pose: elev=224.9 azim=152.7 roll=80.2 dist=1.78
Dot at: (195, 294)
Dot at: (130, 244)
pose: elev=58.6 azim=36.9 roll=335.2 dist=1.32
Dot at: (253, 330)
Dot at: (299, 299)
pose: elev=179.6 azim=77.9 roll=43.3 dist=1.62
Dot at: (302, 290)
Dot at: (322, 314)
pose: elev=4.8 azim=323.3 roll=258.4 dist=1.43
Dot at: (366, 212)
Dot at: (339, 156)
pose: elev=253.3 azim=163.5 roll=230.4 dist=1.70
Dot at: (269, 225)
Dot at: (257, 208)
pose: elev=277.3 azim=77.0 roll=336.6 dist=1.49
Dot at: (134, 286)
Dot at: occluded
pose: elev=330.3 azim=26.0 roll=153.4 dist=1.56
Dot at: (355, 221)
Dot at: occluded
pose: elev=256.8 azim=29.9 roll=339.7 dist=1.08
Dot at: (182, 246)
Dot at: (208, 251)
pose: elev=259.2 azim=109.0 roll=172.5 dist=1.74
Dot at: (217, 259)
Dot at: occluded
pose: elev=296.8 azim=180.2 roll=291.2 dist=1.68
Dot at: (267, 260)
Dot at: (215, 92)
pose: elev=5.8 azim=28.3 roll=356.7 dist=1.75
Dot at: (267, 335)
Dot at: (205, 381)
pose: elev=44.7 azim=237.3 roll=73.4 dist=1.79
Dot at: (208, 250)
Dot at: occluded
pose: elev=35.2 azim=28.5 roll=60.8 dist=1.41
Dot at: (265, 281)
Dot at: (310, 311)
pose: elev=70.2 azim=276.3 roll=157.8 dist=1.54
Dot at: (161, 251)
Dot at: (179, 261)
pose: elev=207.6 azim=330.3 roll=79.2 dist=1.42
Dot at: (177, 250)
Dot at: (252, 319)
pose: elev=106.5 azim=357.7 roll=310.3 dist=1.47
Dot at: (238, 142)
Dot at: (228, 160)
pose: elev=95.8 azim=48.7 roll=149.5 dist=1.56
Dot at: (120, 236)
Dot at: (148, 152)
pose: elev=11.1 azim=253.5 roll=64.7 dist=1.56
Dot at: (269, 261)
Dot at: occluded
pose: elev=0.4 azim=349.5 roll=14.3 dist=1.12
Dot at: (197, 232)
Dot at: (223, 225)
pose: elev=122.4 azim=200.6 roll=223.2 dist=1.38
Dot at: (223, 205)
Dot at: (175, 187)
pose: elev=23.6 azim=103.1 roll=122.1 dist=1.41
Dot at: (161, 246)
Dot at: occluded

::::::::

▶ GOAL
In the records, revise the stretch from the start through the line containing "Dot at: (208, 251)", replacing "pose" with "view" and leaving everything else unchanged.

▶ SOLVED EXERCISE
view: elev=224.9 azim=152.7 roll=80.2 dist=1.78
Dot at: (195, 294)
Dot at: (130, 244)
view: elev=58.6 azim=36.9 roll=335.2 dist=1.32
Dot at: (253, 330)
Dot at: (299, 299)
view: elev=179.6 azim=77.9 roll=43.3 dist=1.62
Dot at: (302, 290)
Dot at: (322, 314)
view: elev=4.8 azim=323.3 roll=258.4 dist=1.43
Dot at: (366, 212)
Dot at: (339, 156)
view: elev=253.3 azim=163.5 roll=230.4 dist=1.70
Dot at: (269, 225)
Dot at: (257, 208)
view: elev=277.3 azim=77.0 roll=336.6 dist=1.49
Dot at: (134, 286)
Dot at: occluded
view: elev=330.3 azim=26.0 roll=153.4 dist=1.56
Dot at: (355, 221)
Dot at: occluded
view: elev=256.8 azim=29.9 roll=339.7 dist=1.08
Dot at: (182, 246)
Dot at: (208, 251)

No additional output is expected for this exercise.